One of his roles in Papau New Guinea will be providing the audio-visual tools in the community’s home language. One project is known as “The Jesus Film,” in which the Gospel of Luke is dubbed over the movie.
“We often give it to the (local) pastor and they show it to the community,” said David, noting it might be the first film the people of Papau New Guinea might see. “It’s very moving for them.”
The other project is an audio Bible.
“These are oral cultures. Because they are an oral culture, books don’t have the same authority as speaking,” said David, who studied audio for film at Columbia College Chicago.
Tiffany will teach elementary-age students at an international Christian school. The 2004 NHS graduate studied education with an art minor at Judson University, which is outside of Chicago.
On Sunday, First Baptist Church in downtown Norwalk will host a spaghetti banquet for missions. After the meal, which will be served at 5 p.m., the Lambs will share information about Papau New Guinea, their roles as missionaries and Bible translation.
Donations only are being accepted and gifts will go to the Lambs’ “launching expenses.” The church is located at 67 E. Main St.
The Lambs were asked what their goals are as missionaries. Tiffany said the Wycliffe organization wants to provide Bibles in every language to people in their “heart language,” meaning the words that will resonate the most with them.
“It’s about making sure they have access to God’s Word in the language they understand,” she added.
The couple used the anecdote of a missionary in Cameroon who had shared the Good Friday message in French for years, but when it was translated to the residents’ local language, the story truly clicked, as if they had never heard it beforehand.

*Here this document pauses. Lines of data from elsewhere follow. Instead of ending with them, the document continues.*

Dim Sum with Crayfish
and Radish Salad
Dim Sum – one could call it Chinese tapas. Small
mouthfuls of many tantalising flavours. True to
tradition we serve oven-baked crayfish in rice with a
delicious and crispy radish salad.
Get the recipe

To say Papau New Guinea has a significant amount of language diversity might be an understatement.
“it’s the most lingusitically diverse country in the world. It’s the country with the most languages in the world,” David said.
The Lambs estimated there are 900 languages in the country about the size of California.
“There are about 240 that don’t have any Scripture at all,” Tiffany said.
The Lambs are members of First Baptist, where his father, Paul, retired as pastor after 32 years. The couple has four children, ranging in age from 18 months to 6 years old.
“After graduating from high school, I did not want to work in the church,” David said. “(My father) taught me everything about how important God is. He carved the path for me in church and my love for God.”
The Lambs lived in Indonesia for three years. That overseas experience, which including teaching at schools, has laid the foundation for their upcoming missionary work.
“(I) learned to love other cultures,” said David, noting that seeing more of God’s creation was humbling. “I enjoy learning how people live.”
The couple is taking an ongoing missionary’s philosophy with them into their new experience.
“Mission exists because worship doesn’t. Mission is not the end goal; worship is,” David said.